Within the data below, determine how many lines contain "drwxr" and supply only that figure.

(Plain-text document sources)
::::::::

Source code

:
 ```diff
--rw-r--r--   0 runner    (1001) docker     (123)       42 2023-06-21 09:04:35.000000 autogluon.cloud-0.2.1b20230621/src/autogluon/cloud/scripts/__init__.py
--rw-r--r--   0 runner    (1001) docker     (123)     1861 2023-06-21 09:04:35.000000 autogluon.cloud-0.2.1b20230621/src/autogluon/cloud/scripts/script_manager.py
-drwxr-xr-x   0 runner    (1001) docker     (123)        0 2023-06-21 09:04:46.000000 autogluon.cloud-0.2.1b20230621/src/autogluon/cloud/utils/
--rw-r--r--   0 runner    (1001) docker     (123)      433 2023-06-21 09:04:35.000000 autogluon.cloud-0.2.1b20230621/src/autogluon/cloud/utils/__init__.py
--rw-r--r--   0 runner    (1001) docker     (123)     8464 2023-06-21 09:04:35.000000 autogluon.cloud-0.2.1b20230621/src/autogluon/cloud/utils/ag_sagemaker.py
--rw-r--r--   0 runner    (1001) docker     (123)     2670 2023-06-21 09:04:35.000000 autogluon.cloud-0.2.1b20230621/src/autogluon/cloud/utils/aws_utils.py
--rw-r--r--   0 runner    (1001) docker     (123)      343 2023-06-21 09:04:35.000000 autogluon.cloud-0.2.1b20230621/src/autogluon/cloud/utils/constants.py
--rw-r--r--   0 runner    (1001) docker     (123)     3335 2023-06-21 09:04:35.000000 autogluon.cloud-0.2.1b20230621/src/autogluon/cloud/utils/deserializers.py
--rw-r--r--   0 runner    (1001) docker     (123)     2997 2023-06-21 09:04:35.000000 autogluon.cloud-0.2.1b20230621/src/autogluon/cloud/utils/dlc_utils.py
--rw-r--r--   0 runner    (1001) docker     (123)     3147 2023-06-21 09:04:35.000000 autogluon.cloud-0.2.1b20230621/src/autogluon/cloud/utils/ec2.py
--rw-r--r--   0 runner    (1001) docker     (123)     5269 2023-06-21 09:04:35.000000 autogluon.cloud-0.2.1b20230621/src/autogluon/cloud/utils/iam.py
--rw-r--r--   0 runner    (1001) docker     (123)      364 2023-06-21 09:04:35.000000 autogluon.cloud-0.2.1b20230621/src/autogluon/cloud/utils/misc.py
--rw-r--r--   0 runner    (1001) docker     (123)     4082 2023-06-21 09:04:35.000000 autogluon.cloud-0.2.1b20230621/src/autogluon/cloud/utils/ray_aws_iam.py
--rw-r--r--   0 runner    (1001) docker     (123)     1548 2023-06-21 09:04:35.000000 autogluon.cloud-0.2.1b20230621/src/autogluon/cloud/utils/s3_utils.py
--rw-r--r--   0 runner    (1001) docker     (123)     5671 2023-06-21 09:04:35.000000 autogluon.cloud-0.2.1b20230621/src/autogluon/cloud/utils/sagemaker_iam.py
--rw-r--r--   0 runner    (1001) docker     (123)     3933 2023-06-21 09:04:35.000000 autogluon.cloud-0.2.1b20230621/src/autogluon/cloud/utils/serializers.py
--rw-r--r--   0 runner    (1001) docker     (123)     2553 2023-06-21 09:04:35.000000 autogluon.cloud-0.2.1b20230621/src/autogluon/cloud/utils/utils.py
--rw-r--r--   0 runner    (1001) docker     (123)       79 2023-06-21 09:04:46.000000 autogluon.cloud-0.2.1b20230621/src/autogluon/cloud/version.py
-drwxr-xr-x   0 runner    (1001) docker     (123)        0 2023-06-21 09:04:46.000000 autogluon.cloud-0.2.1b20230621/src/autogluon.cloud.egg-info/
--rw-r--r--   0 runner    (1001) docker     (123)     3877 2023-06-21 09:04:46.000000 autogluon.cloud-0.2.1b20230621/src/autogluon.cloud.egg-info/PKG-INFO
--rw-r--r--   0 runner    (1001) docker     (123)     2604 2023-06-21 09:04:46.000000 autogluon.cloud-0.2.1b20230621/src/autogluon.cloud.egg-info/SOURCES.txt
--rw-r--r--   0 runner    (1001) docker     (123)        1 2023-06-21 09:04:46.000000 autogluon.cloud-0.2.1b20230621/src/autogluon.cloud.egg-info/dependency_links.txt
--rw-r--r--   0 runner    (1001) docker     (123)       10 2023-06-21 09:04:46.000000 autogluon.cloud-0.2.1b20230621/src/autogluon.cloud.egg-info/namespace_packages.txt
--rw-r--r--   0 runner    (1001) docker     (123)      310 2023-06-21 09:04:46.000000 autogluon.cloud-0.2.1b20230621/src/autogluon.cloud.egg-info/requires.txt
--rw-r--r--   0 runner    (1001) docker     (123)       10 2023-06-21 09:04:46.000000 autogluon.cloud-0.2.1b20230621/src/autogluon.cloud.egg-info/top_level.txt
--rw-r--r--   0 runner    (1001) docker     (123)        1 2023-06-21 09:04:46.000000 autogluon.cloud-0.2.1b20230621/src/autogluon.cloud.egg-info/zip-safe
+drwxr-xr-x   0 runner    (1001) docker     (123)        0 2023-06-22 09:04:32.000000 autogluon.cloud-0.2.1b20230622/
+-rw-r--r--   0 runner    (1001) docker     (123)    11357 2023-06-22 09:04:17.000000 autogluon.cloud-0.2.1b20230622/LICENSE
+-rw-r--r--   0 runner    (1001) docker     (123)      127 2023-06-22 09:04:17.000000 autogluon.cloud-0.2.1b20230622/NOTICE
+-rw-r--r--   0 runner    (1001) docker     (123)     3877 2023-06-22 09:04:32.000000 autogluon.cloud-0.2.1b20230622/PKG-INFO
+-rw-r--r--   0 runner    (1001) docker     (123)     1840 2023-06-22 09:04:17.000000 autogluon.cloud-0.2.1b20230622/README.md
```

::::::::

## Response area
3